De nouvelles opportunités pour les producteurs de contenus immersifs
La table ronde organisée le 6 novembre 2024 a réuni des experts des technologies immersives : Marie Blondiaux (Coven, Red Corner et CNXR), Anaïs Foin-Hakes (projet européen ITHACA, French Touch Factory), Alexandre Ibanez (Inversive XR et CNXR) et Antoine Lieutaud (Eclipso). Les échanges ont porté sur les possibilités de diffusion des contenus immersifs en salles ou dans d’autres lieux culturels, les enjeux économiques, les modèles de financement, ainsi que l’avenir de ces productions, notamment leur appartenance éventuelle à l’univers du métavers.

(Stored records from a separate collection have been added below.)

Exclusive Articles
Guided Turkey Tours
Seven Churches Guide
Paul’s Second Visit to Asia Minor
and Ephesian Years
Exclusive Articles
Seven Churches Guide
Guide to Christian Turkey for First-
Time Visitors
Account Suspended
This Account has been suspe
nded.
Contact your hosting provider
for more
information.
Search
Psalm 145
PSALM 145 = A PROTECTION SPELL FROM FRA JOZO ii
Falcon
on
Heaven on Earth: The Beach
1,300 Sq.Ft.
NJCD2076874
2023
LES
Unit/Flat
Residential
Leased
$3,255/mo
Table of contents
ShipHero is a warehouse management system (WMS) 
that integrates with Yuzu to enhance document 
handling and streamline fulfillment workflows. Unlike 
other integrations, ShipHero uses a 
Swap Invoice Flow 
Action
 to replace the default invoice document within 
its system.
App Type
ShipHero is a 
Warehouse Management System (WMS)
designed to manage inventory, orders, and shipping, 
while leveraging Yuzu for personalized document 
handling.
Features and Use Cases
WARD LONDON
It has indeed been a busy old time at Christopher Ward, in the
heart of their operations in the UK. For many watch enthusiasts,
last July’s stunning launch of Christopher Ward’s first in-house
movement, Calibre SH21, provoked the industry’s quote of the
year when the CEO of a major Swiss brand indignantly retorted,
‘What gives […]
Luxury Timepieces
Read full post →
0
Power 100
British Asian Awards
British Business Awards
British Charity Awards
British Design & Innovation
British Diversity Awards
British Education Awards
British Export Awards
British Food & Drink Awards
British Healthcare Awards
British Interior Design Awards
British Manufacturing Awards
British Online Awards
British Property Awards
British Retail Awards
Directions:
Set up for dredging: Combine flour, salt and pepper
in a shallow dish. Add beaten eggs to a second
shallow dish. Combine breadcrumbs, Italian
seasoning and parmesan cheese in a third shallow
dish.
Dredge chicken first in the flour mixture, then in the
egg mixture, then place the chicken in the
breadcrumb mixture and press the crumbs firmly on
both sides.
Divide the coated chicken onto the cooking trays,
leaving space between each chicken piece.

Les intervenants ont souligné les similitudes entre le modèle de billetterie des expositions et celui des projections en salle, en mettant en avant le potentiel pour structurer le marché de l’immersion. Ils ont également discuté de nouveaux modes de financement permettant de s’affranchir des plateformes et de leurs marketplaces, ainsi que de la diversification des offres grâce à la diffusion dans des lieux comme les musées.
La visite de l’exposition L’Horizon de Khéops (Eclipso, Paris Bercy) a servi d’exemple concret pour illustrer ces discussions. Elle a permis de mettre en avant l’importance d’allier une expérience culturelle immersive à un modèle économique, tout en veillant à rendre ces expériences accessibles et enrichissantes pour le public. Contrairement à une expérience solitaire avec un casque à domicile, l’immersion collective dans un espace partagé a été décrite comme une occasion unique d’échanger des émotions et des réflexions. De plus, il a été observé que l’usage collectif des casques, en déambulant, semble réduire la résistance à la technologie et atténue des effets indésirables tels que la nausée, les maux de tête ou les vertiges.